§ Exercise requirements
Output every entry exactly as it appears.

(Records from a collection)

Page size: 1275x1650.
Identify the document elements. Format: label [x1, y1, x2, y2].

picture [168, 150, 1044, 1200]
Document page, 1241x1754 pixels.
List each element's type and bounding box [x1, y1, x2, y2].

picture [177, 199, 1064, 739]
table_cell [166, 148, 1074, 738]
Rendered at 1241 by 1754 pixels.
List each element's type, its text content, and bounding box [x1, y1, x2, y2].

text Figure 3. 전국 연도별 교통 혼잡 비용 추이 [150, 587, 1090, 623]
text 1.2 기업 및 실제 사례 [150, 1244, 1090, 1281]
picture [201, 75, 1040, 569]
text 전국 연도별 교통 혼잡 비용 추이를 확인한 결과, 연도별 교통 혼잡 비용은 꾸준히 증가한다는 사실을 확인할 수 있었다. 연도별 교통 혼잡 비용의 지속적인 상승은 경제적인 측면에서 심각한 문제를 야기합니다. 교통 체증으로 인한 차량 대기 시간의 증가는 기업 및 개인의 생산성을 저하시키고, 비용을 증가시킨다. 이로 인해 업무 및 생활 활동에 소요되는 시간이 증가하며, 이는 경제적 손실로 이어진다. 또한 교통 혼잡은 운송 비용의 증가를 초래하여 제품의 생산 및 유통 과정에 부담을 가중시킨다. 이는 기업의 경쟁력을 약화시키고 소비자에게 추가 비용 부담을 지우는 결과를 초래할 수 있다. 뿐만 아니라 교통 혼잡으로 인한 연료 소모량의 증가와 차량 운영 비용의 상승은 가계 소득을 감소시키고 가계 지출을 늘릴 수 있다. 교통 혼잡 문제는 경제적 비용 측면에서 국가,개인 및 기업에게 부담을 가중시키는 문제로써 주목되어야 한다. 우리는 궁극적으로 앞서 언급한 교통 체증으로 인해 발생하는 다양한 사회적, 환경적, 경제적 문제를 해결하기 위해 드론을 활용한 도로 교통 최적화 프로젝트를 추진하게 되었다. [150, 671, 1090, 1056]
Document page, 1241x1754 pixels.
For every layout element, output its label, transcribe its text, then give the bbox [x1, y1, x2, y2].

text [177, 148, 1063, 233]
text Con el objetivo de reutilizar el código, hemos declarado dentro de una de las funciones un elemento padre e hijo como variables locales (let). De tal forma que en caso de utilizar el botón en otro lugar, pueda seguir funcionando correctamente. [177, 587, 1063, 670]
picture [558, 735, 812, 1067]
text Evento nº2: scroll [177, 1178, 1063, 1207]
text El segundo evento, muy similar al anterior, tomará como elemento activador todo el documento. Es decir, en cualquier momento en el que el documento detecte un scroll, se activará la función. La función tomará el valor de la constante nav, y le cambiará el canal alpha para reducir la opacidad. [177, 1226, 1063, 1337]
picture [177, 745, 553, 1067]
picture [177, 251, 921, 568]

§ Finished task
Page size: 1275x1650.
Identify the document elements. Format: label [x1, y1, x2, y2].

picture [168, 150, 1044, 1200]
Document page, 1241x1754 pixels.
List each element's type and bounding box [x1, y1, x2, y2].

picture [177, 199, 1064, 739]
table_cell [166, 148, 1074, 738]
Rendered at 1241 by 1754 pixels.
List each element's type, its text content, and bounding box [x1, y1, x2, y2].

text Figure 3. 전국 연도별 교통 혼잡 비용 추이 [150, 587, 1090, 623]
text 1.2 기업 및 실제 사례 [150, 1244, 1090, 1281]
picture [201, 75, 1040, 569]
text 전국 연도별 교통 혼잡 비용 추이를 확인한 결과, 연도별 교통 혼잡 비용은 꾸준히 증가한다는 사실을 확인할 수 있었다. 연도별 교통 혼잡 비용의 지속적인 상승은 경제적인 측면에서 심각한 문제를 야기합니다. 교통 체증으로 인한 차량 대기 시간의 증가는 기업 및 개인의 생산성을 저하시키고, 비용을 증가시킨다. 이로 인해 업무 및 생활 활동에 소요되는 시간이 증가하며, 이는 경제적 손실로 이어진다. 또한 교통 혼잡은 운송 비용의 증가를 초래하여 제품의 생산 및 유통 과정에 부담을 가중시킨다. 이는 기업의 경쟁력을 약화시키고 소비자에게 추가 비용 부담을 지우는 결과를 초래할 수 있다. 뿐만 아니라 교통 혼잡으로 인한 연료 소모량의 증가와 차량 운영 비용의 상승은 가계 소득을 감소시키고 가계 지출을 늘릴 수 있다. 교통 혼잡 문제는 경제적 비용 측면에서 국가,개인 및 기업에게 부담을 가중시키는 문제로써 주목되어야 한다. 우리는 궁극적으로 앞서 언급한 교통 체증으로 인해 발생하는 다양한 사회적, 환경적, 경제적 문제를 해결하기 위해 드론을 활용한 도로 교통 최적화 프로젝트를 추진하게 되었다. [150, 671, 1090, 1056]
Document page, 1241x1754 pixels.
For every layout element, output its label, transcribe its text, then give the bbox [x1, y1, x2, y2].

text [177, 148, 1063, 233]
text Con el objetivo de reutilizar el código, hemos declarado dentro de una de las funciones un elemento padre e hijo como variables locales (let). De tal forma que en caso de utilizar el botón en otro lugar, pueda seguir funcionando correctamente. [177, 587, 1063, 670]
picture [558, 735, 812, 1067]
text Evento nº2: scroll [177, 1178, 1063, 1207]
text El segundo evento, muy similar al anterior, tomará como elemento activador todo el documento. Es decir, en cualquier momento en el que el documento detecte un scroll, se activará la función. La función tomará el valor de la constante nav, y le cambiará el canal alpha para reducir la opacidad. [177, 1226, 1063, 1337]
picture [177, 745, 553, 1067]
picture [177, 251, 921, 568]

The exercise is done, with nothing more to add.